An investigation has uncovered a link between a recent phishing operation and the infamous Storm worm..

Security experts believe that the botnet of infected PCs is now being leased out by its operator to other criminal groups.

Researchers at security firm F-Secure uncovered the connection while investigating a group of phishing sites posing as UK bank Halifax.

The company found that the hosting of the phishing domain was being passed around among a number of IP addresses.

When researchers cross-checked the addresses with other domains, they found domains as '' and '' which had been linked to fraudulent greeting cards used to spread the Storm worm over the holiday season.

The findings suggest that the operators of the Storm botnet are now allowing the network of infected machines to be accessed by other groups for various criminal activities.
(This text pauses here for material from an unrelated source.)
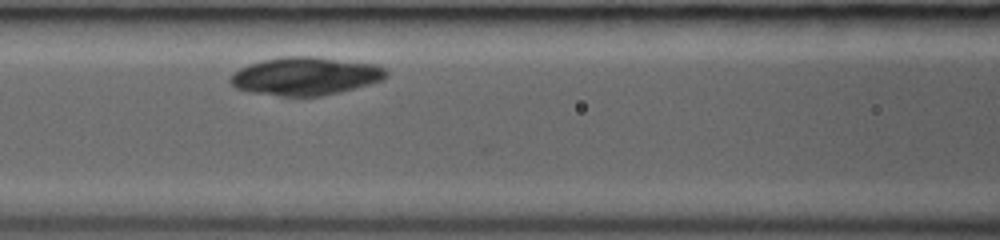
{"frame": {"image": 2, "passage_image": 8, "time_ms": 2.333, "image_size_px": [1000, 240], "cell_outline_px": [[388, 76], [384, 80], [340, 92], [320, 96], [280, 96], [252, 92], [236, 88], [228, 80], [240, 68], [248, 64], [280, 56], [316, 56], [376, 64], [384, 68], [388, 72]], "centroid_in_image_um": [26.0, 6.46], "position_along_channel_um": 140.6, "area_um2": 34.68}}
"We have not seen this before. But we have been expecting something along these lines," said F-Secure chief research officer Mikko Hyppönen in a blog posting.

F-Secure is among many security firms to warn that Storm could become a commercial entity in 2008.

Researchers fear that Storm's computing power could be rented out for various criminal activities.

Storm first appeared in early 2007, circulating malware disguised as film of flooding in Europe. Since then, the controllers have used everything from spam runs to fake greeting cards to snare victims.

Experts warn that the tactics used to build and operate Storm could become a model for future botnets.